The first thing to say about the latest novel from 85-year old spymaster John le Carré is that it is slight. Trumpeted as a return to the world of characters that made him an international household name—to George Smiley, his allies and his enemies—it is indeed a quite literal trip down memory lane. The book is ostensibly the written account of Peter Guillam, now an elderly man nearly as old as le Carré, reflecting on his role in an affair from the late 1950s and early 1960s. The book uses the threat of a lawsuit against the British secret intelligence service as a plot device for revisiting the events leading up to and including the story told in 1963's The Spy Who Came in from the Cold. It thus doubles as a sort of retrospective prequel, filling in gaps, painting George and his activities in even bolder shades of gray, and adding even more tragedy and pathos to the events of that book, as well as a sort of meta-commentary from David Cornwall, the man behind the pseudonym, on the ethics of spycraft, the humanity (or what's left of it) of his great hero Smiley, and how both Great Britain and Europe as a whole have fared since the Cold War.

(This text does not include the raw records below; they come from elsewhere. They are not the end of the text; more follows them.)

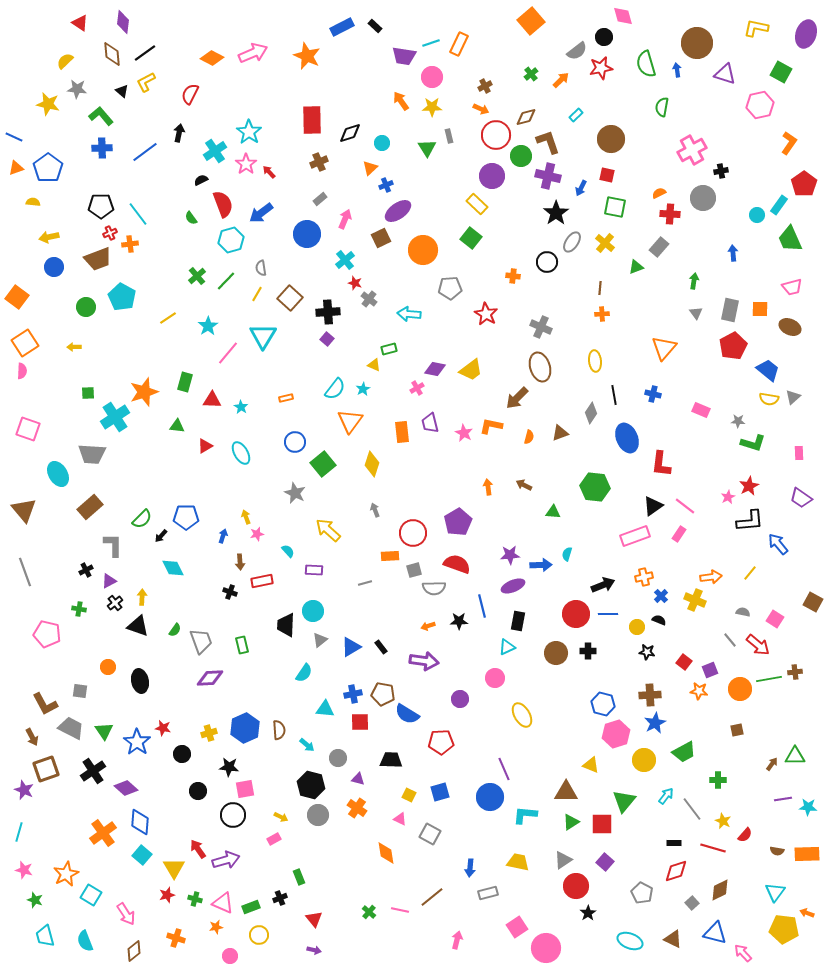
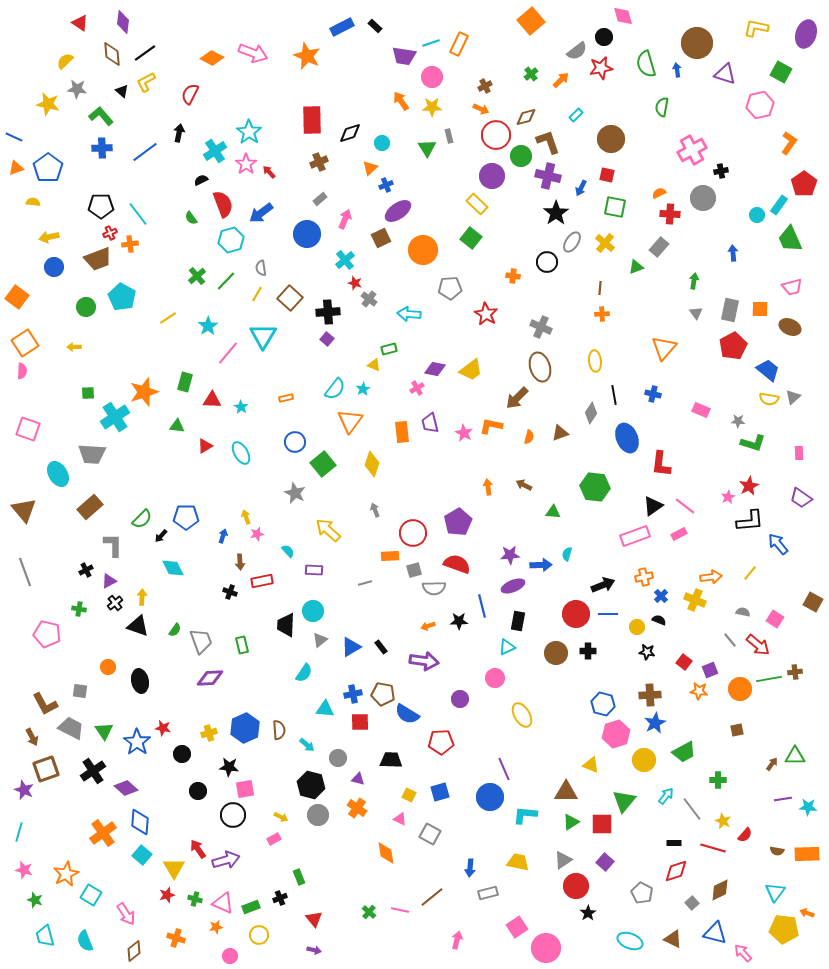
pink arrow at (253, 53): rotated 44 degrees clockwise
pink rectangle at (679, 534): rotated 28 degrees clockwise
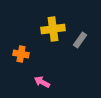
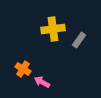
gray rectangle: moved 1 px left
orange cross: moved 2 px right, 15 px down; rotated 21 degrees clockwise
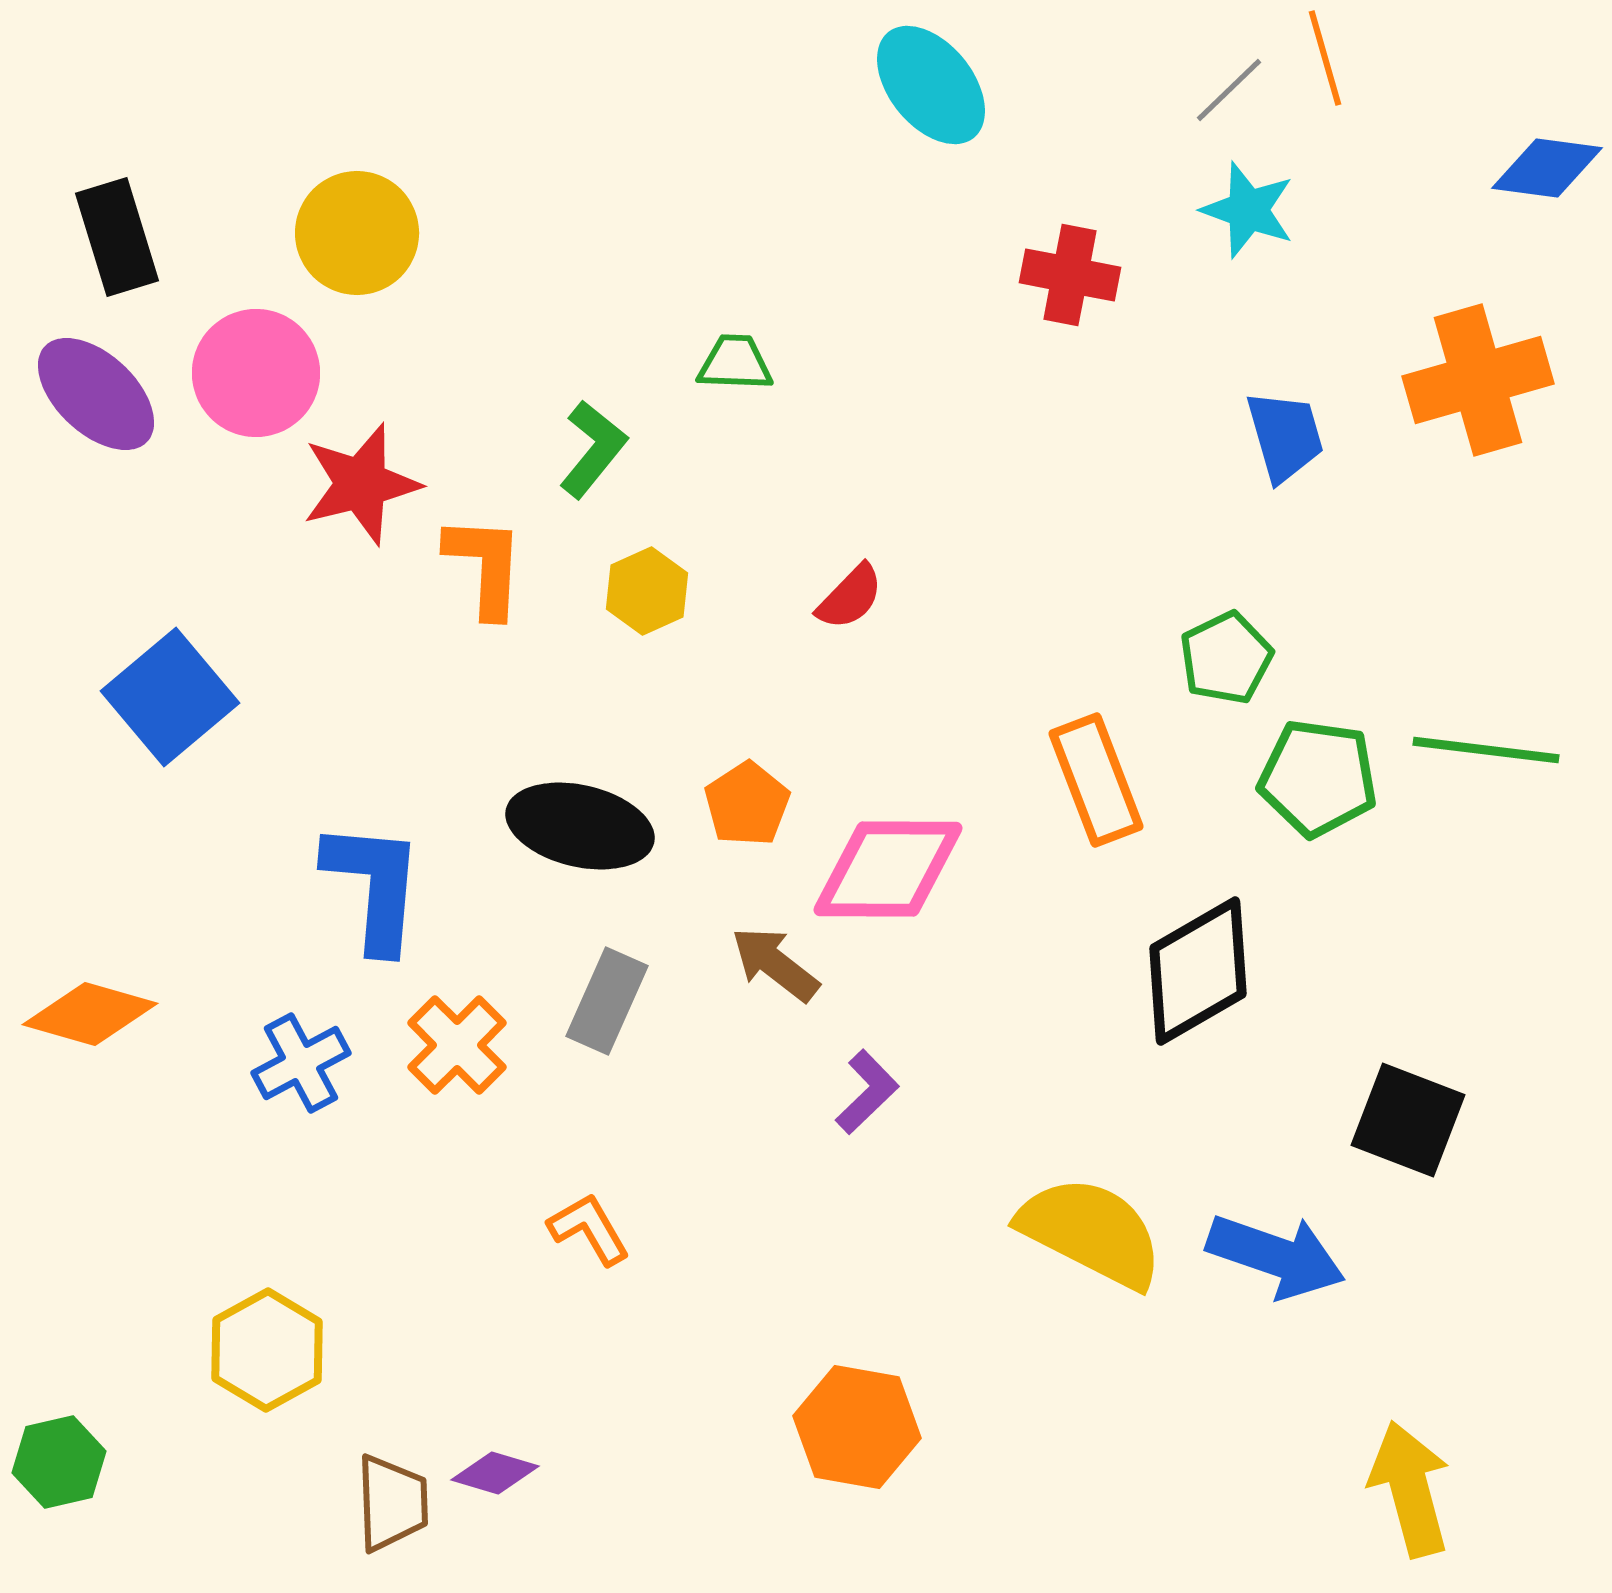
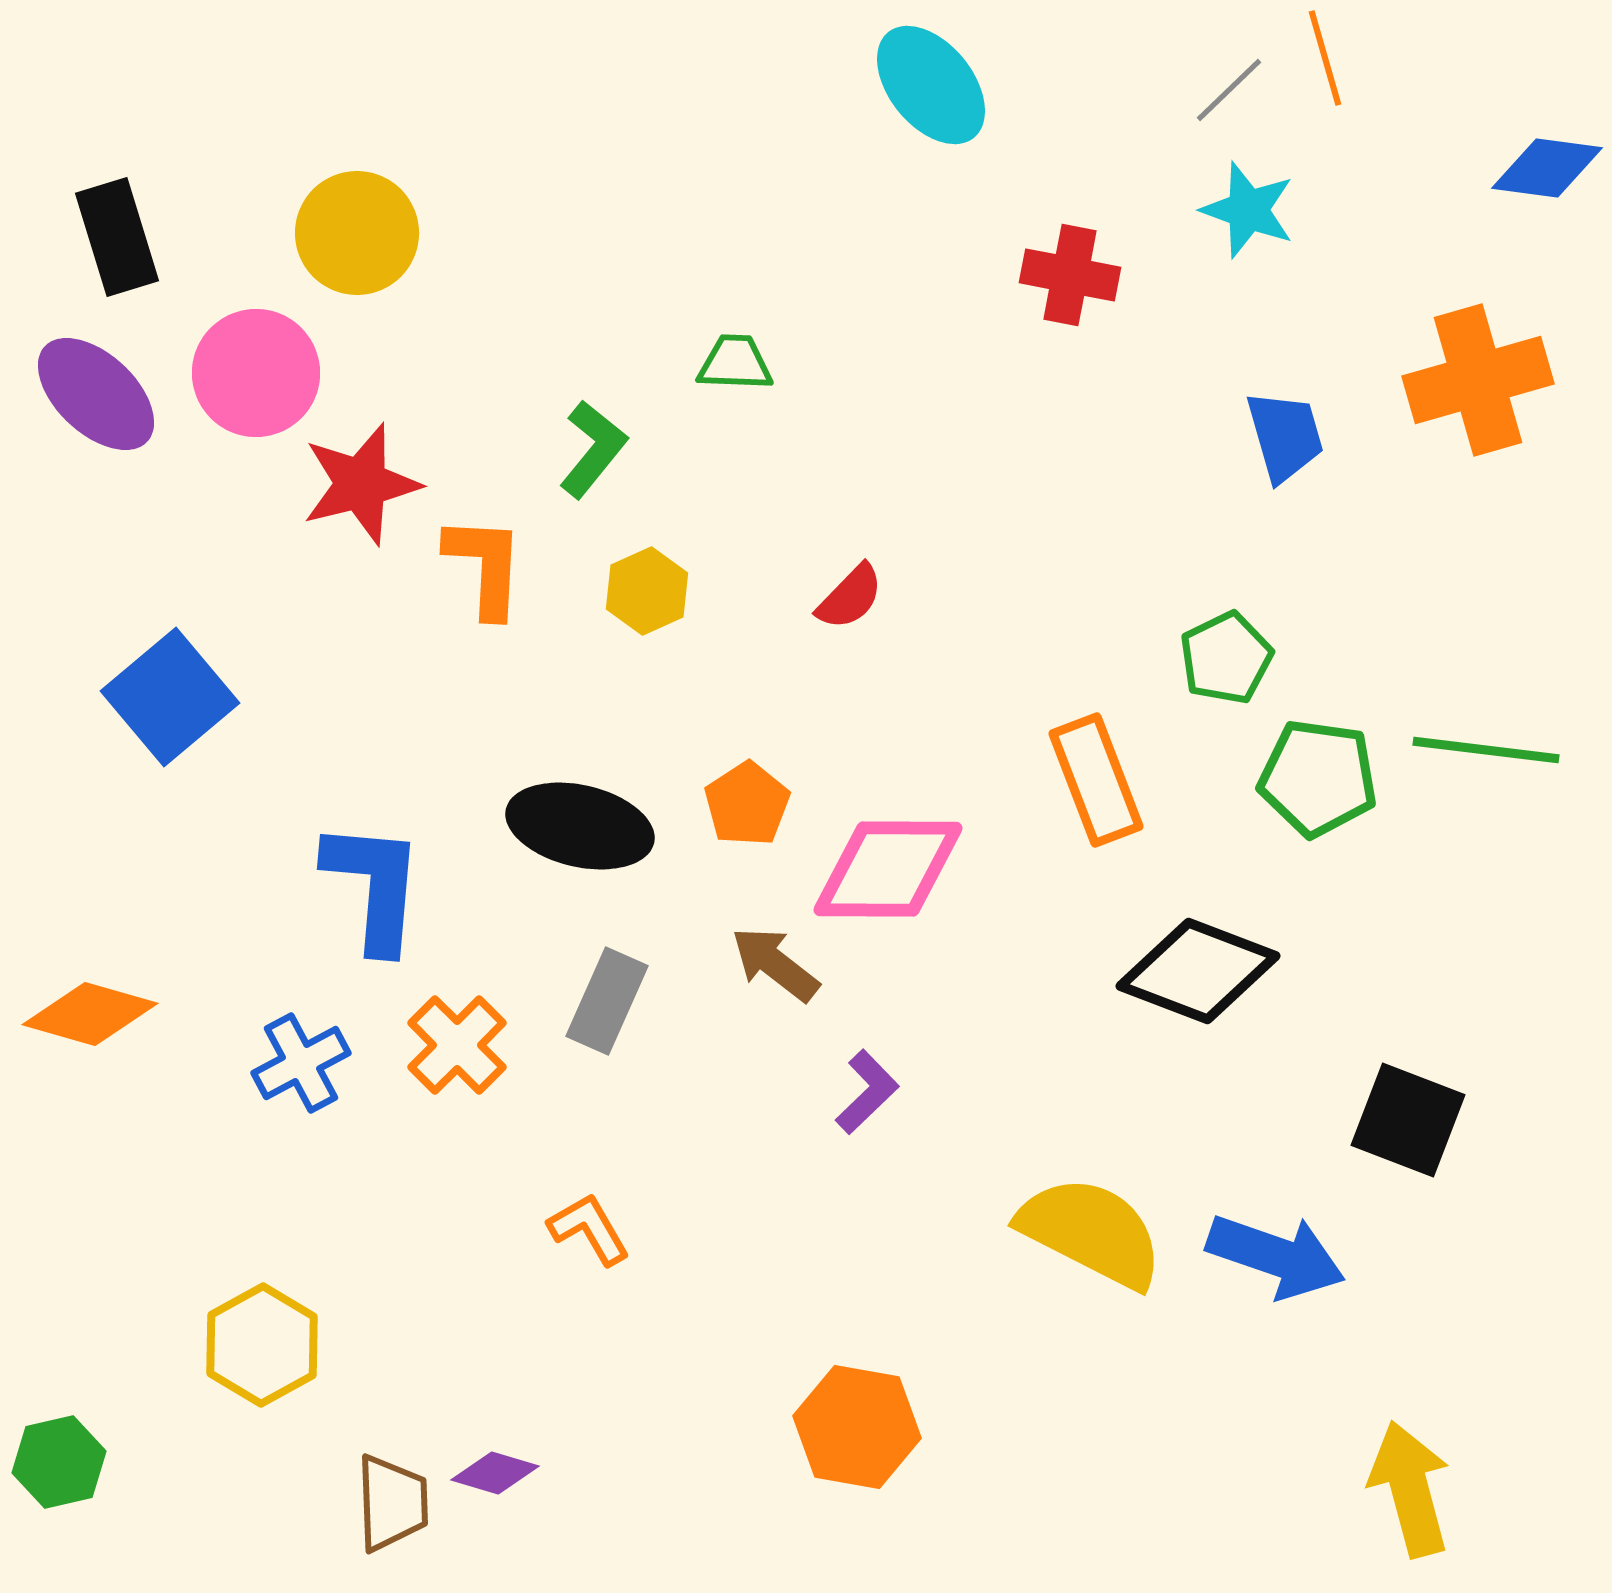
black diamond at (1198, 971): rotated 51 degrees clockwise
yellow hexagon at (267, 1350): moved 5 px left, 5 px up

https://i.gr-assets.com/images/S/compressed.photo.goodreads.com/books/1495227039i/34496624._UY630_SR1200,630_.jpg

The book asks: Can it be simultaneously true that it was right for spies—like Cornwall, like Smiley, like Guillam—to forsake so much of their humanity against so great a foe as the Soviet Union and that their eventual triumph proved empty, a victory for nothing so much as naked global capitalism? In losing the battle for their souls for the sake of winning a war, did they fail to see that a far greater war was at stake, one they lost anyway, thus giving away their souls for nothing? Or if they managed to keep their souls, to what end and at what cost?

These, like so much of le Carré's post-1990 output, are the questions animating A Legacy of Spies. Neither the narrative nor the retrospect is substantial enough to carry the profundity of their weight, but the questions land by sheer force of authorial will, and by the unquenchable loveliness of the prose, and of the lived-in quality of the world. (It's lived in, all right: Smiley's been a character in nine novels across 56 years. His apparent immortality not implausibly matches his creator's.) For example, the way in which the drama of the story comes from the (again, literal) children of those caught in the crossfire of Control, Smiley, and Guillam's work nearly six decades earlier is at once on the nose and fitting: those sacrificed on the altar of war—however cold—are not ciphers or symbols or merely joes but human beings with loves and lives outside of and beyond the fragile networks of information to which they temporarily belong.

One wishes Smiley's role in the book were not so similar to other recent exercises in nostalgia: the lost great man sought by his junior, discovered only at the end (see: Tron 2.0; Blade Runner 2049; Star Wars: The Force Awakens). The book does make me want to see Tomas Alfredson get on with adapting Smiley's People with Gary Oldman, then perhaps—perhaps?—doing some sort of double adaptation of The Spy Who Came in From the Cold paired with A Legacy of Spies, using prosthetics to age the principals in the latter. In fact, we now have three rough-and-ready Smiley trilogies: #1: Call for the Dead, A Murder with of Quality, and The Looking Glass War; #2: Tinker, Tailor, Soldier, Spy, The Honourable Schoolboy, and Smiley's People; and #3: The Spy Who Came in from the Cold, The Secret Pilgrim, and A Legacy of Spies. The first trilogy is middling, the second is the masterpiece, but the third stretches from 1963 to 1990 to 2017, maps onto the whole drama, denouement, and aftermath of the Cold War, and is book-ended by pained but non-cynical moral reflection on the tragedy of spycraft, using a concrete case study in the sacrifice of others "for the greater good."

What greater good? Le Carré isn't sure anymore, if he ever was. Regardless of the precise quality of his latest novel, it's a question worth pondering.